- EXCERPT TO READ -
★ ★ ★ ★

I think that we both can probably reasonably agree that Christians more than likely should not have a part in the kind of roles in the State that would put Christians in such a position as to have to execute someone, such as prison warden, soldier, or policeman. I think that I have followed your commentary on that well enough to summarize your position generally.

I still am stuck with something of a utilitarian argument -- the greatest good for the most people. The death penalty arguments being made in this sub-forum seem to be choosing a utilitarian argument over and against an agapist Christian one. If we applied this same ethic to another life-threatening situation, say a situation where a pregnant mother had to choose between her life or her own, then should we not choose the life of the mother over the life of the unborn child and terminate the pregnancy?
Would all of the pro-life people call that just? The last 100 years of Catholic social teaching is consistent in that they oppose abortion in all cases, the death penalty, and usually war. At least they apply a consistent ethic.

I think there is a significant difference between traffic fines and the death penalty. We're talking about people's life, about people being murdered, not just paying a stupid traffic fine. You're mixing arguments here that don't really parallel because of the severity.

I'm not advocating letting all the inmates on death row out and free. They indeed must pay their due to society, I am saying that because of the possiblity of error, which is more likely if your a person of color or poor, I do not think that our advice to the State should be in the form of approval of a system by which the State would become guilty of murder, having executed someone who was falsely convicted.

It seems to me that your view of suffering is a romantic and noble one. I wish that I could say that I suffered unjustly 75% of the time. It is probably the inverse; most of my suffering I deserve. Certainly there is encouragement to endure under unjust suffering, but I think that the Church has been really weak in fighting injustice in the world. I am not advocating a post-millenialist-Pat-Robertson-Jerry-Falwell-lets-remake-the-world-with-moral-law position, but there must be a place for the Church to fight injustice.

If people just endured suffering, then why should we be concerned when our brothers in persecuted countries are being put to death for their faith? Why try to stop the raping, pillaging, and killing of the Sudanese Christians in Sudan (which I have worked on via the political process). Just let 'em suck it up. We'll just tell them to deal with it, or get over it, or its for the best, or any other kind of epithet.

The death penalty is similar in my mind. If their is injustice, and we know that the death penalty is administered unjustly across racial and socio-economic lines, then are we not obligated to speak against it? Isn't this the message of the prophets?

Certainly men like Ignatious of Antioch and Polycarp were martyred, Polycarp even running from such martyrdom until he concluded that God was behind it, and there may be a place for that in the Christian faith. However, the Church Fathers did have to put a stop to the practice of people running out just to be martyred.

★ ★ ★ ★

- DATA EXTRACT -
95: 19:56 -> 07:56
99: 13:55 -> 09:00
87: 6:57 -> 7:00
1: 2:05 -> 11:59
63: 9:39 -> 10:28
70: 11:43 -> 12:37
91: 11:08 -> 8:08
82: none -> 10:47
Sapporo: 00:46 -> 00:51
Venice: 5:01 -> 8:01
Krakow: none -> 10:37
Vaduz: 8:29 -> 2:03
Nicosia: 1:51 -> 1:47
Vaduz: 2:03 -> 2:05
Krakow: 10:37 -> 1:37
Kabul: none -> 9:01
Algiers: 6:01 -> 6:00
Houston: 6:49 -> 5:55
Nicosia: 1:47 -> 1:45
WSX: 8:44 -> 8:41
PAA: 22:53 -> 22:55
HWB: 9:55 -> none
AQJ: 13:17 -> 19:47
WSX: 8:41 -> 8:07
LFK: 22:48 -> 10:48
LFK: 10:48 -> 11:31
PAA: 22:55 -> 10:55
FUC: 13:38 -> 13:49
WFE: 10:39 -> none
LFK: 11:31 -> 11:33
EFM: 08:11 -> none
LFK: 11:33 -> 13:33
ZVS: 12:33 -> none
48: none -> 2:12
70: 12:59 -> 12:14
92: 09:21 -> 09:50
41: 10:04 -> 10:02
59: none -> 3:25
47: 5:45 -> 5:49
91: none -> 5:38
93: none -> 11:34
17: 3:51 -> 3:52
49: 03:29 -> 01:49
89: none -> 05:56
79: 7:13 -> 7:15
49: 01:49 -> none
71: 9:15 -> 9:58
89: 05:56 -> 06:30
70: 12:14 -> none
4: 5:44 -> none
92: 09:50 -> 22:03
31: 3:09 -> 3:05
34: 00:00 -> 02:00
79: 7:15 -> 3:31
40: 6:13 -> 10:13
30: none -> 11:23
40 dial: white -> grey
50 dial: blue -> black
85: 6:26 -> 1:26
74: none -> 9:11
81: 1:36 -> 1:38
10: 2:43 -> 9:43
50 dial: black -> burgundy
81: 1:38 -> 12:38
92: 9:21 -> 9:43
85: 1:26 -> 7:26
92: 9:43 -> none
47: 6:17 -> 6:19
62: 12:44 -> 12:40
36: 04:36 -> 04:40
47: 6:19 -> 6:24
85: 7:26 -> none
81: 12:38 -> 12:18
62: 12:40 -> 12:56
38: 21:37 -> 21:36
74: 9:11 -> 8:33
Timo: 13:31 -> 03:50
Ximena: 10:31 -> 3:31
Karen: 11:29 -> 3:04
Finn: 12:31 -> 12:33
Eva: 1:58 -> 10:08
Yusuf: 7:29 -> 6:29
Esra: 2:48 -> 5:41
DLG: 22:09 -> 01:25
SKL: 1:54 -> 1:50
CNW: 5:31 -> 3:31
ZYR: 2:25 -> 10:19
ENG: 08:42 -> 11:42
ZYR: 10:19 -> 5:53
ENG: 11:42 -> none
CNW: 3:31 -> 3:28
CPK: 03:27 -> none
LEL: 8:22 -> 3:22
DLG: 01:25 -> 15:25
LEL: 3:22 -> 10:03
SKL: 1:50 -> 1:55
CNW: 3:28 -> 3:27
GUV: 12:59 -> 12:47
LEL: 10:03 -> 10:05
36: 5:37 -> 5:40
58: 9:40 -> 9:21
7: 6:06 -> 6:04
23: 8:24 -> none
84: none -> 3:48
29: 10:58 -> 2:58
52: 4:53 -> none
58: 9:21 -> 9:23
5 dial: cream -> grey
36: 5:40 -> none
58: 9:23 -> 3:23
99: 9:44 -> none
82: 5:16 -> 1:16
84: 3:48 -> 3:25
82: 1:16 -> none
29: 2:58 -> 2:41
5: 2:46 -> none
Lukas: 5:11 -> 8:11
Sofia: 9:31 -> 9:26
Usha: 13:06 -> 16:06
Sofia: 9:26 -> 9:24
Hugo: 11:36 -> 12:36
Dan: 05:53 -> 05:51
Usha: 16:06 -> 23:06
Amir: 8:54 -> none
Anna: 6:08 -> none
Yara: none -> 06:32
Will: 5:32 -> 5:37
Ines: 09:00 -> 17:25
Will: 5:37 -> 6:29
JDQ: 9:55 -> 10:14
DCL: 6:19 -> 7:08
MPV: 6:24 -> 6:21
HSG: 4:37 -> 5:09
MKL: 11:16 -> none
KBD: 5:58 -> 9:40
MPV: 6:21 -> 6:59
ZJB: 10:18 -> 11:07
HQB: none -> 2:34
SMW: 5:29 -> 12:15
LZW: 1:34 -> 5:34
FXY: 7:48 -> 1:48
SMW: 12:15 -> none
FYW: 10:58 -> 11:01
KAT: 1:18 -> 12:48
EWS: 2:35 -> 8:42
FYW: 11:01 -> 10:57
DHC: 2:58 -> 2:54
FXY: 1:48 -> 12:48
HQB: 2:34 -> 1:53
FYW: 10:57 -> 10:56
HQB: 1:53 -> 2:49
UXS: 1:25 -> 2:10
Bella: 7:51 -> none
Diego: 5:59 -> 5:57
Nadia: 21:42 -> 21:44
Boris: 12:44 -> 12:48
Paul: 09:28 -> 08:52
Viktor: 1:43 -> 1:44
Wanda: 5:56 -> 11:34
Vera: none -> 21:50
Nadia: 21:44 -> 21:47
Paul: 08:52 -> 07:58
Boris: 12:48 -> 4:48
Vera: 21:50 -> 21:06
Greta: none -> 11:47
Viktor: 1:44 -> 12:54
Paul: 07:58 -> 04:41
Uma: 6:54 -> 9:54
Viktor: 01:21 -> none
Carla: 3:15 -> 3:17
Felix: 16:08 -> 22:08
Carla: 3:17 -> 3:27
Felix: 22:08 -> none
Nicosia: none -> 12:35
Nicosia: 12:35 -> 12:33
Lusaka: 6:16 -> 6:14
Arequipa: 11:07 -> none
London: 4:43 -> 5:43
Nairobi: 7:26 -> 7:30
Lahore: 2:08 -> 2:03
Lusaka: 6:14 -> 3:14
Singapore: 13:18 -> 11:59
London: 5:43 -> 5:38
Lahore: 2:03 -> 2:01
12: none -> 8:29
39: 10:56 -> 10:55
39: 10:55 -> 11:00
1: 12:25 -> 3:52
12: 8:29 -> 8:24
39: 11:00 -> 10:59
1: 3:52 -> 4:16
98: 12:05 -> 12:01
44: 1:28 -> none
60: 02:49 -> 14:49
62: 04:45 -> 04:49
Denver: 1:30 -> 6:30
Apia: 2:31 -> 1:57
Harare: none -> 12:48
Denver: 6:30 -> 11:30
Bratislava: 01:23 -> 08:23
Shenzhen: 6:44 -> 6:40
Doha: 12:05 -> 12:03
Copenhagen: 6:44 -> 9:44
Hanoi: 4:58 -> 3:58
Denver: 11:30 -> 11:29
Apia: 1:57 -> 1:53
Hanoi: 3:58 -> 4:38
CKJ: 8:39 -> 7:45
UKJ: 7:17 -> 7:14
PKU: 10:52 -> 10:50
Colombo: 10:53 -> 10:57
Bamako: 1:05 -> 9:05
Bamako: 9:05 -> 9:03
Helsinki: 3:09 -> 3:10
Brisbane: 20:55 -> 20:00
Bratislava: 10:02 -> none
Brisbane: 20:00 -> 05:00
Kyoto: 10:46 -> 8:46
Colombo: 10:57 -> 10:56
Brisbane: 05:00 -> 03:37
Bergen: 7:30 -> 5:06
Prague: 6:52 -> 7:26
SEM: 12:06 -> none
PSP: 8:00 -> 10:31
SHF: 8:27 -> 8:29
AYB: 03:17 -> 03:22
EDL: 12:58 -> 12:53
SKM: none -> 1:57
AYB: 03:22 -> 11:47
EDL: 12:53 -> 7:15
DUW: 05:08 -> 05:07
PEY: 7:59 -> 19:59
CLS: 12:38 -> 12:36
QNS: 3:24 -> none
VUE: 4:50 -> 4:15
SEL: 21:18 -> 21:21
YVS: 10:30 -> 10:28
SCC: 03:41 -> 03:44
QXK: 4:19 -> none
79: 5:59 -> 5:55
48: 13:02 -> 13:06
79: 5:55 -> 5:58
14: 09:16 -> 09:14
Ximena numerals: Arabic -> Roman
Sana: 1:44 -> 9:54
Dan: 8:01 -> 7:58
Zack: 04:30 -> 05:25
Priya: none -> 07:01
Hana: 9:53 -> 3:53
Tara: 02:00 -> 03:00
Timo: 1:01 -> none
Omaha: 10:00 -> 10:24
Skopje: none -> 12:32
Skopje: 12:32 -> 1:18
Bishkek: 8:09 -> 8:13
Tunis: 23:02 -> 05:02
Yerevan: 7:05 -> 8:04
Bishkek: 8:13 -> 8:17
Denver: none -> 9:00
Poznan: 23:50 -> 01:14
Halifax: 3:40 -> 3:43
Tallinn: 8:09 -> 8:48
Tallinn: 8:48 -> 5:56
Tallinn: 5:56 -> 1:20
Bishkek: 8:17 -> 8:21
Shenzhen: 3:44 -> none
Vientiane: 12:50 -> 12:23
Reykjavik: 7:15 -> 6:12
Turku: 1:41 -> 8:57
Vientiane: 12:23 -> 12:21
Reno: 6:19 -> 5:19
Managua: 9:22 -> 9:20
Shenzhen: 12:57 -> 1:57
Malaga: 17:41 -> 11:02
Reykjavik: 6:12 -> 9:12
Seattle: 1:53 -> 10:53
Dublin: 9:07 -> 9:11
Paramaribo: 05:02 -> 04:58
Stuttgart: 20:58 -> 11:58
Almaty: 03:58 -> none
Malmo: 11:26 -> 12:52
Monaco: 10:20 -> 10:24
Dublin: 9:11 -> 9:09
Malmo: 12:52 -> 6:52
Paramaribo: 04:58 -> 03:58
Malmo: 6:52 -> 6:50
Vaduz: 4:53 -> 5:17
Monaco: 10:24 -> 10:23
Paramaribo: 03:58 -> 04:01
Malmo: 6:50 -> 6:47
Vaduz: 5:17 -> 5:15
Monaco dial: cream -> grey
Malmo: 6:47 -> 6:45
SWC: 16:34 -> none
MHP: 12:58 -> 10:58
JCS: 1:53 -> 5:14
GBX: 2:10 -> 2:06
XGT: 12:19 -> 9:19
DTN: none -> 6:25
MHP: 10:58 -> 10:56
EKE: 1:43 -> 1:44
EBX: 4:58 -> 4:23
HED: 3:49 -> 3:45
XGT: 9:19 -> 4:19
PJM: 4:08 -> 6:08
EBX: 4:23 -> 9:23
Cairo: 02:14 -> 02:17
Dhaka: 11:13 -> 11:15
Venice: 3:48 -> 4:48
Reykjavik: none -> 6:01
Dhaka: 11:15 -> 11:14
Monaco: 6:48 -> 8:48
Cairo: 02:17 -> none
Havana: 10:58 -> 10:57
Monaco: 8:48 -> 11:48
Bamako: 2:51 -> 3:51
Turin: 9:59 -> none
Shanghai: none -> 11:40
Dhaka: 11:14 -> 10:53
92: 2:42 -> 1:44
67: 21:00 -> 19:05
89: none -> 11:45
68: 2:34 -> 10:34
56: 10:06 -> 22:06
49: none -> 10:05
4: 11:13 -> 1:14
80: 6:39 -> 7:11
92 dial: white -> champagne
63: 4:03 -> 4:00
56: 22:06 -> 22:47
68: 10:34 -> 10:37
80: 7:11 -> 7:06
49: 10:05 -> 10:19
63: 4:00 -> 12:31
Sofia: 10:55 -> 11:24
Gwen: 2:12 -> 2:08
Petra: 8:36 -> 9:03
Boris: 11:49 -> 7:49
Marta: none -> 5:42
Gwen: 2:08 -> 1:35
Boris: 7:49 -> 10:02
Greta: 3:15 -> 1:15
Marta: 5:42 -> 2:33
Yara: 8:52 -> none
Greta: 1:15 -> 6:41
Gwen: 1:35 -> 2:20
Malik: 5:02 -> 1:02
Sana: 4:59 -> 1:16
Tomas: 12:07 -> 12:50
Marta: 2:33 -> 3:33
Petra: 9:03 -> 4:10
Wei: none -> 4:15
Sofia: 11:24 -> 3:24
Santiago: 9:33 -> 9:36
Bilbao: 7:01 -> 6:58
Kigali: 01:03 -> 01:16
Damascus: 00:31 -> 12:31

★ ★ ★ ★

- EXERCISE SET -
a: Return the passage of the death penalty post between "The death penalty is similar" and "to be martyred.", inclusive.
b: Identify every line of the entries that contains the string "Shenzhen", matching case, and copy each one out.

- EXPECTED RESULTS -
a:
The death penalty is similar in my mind. If their is injustice, and we know that the death penalty is administered unjustly across racial and socio-economic lines, then are we not obligated to speak against it? Isn't this the message of the prophets?

Certainly men like Ignatious of Antioch and Polycarp were martyred, Polycarp even running from such martyrdom until he concluded that God was behind it, and there may be a place for that in the Christian faith. However, the Church Fathers did have to put a stop to the practice of people running out just to be martyred.

b:
Shenzhen: 6:44 -> 6:40
Shenzhen: 3:44 -> none
Shenzhen: 12:57 -> 1:57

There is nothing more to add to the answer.